«Je ne veux pas mourir /les mains en l’air /ni /les jambes écartées.» La matière poétique de Koleka Putuma, l’une des nombreuses voix contemporaines de la riche poésie sud-africaine, est à l’intersection de deux héritages en percussion. Il y a la fille de pasteur, noire et chrétienne dans un pays, toujours en proie aux fantômes de l’apartheid, et puis la jeune femme queer dans une société homophobe, dans laquelle les viols correctifs des lesbiennes sont encore monnaie courante. C’est un carrefour sombre, empreint de violences et de colère, de cris et de pleurs, mais aussi le creuset d’une joie émancipatrice qui donne toute l’ambivalence et la puissance de sa prose. Citons ces vers en guise de recadrage : «J’écris, aussi, des poèmes d’amour, /mais /vous ne voulez voir ma bouche que déchirée par la révolte, /comme si ma bouche était une blessure /remplie de pus et de gangrène.»

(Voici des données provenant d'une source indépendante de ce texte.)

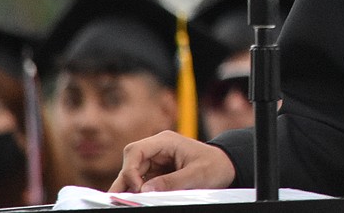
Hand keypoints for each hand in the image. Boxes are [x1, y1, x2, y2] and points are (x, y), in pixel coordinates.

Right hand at [109, 130, 235, 192]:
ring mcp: (156, 160)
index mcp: (166, 141)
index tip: (138, 189)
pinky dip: (137, 190)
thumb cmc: (214, 166)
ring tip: (122, 202)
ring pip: (132, 173)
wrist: (225, 166)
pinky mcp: (158, 171)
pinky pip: (141, 181)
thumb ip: (171, 182)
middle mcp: (157, 148)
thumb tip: (145, 190)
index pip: (135, 151)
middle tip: (118, 200)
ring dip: (128, 187)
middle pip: (130, 163)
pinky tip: (134, 200)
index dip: (130, 170)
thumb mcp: (196, 175)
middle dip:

Rien d’étonnant donc à ce que la poétesse, aussi dramaturge avec six pièces à son actif, jouisse déjà, à moins de 30 ans, d’une reconnaissance par-delà les frontières de son pays. Son second recueil Amnésie collective, tout juste traduit en français par Pierre-Marie Finkelstein, pour les éditions Lanskine, s’y est vendu à plus de 10 000 d’exemplaires depuis sa publication en 2017, ce qui en fait à ce jour l’ouvrage de poésie nationale le plus vendu en Afrique du Sud. Voilà pour les présentations. Mais il ne faut pas réduire la poésie de Koleka Putuma à ses thèmes (pêle-mêle l’amour, la condition noire et l’esclavage, la religion, la haine de soi, l’identité queer, la famille, l’hypocrisie machiste des milieux progressistes, y compris noirs, etc.).
Sa forme questionne en neutralisant les marqueurs de genre dans la langue l’élaboration d’une poésie que l’époque dirait inclusive. Ce qui oblige un effort redoublé dans la traduction vers le français (pour les pronoms, le fameux «you /tu» ou l’accord des participes). L’on sent aussi l’influence de la performeuse avec des textes dont les punchlines prédicatrices («chaque nom /est un évangile enfermé dans mes os. /chaque nom /psalmodie /Black girl- /Live ! /Live ! /Live !») sonnent comme un bon vieux slam. La poésie est ici un chant cathartique qui vient panser les plaies encore béantes d’une Afrique du Sud dans le déni de ses démons passés et présents.
L’extrait
GRANDIR EN ETANT NOIR·E & CHRETIEN·NE
Le premier homme
que l’on t’apprend à révérer
est un homme blanc.
Ensuite tu vas à l’école et tu apprends
la même chose.
Nous ne cillons pas.
Nous posons des questions.
Et c’est comme ça
partout.
Tout le temps.
L’évangile
est la manière dont la blanchité entre chez nous par effraction
et nous met à genoux.
Koleka Putuma, Amnésie collective, éd. Lanskine, 16 euros.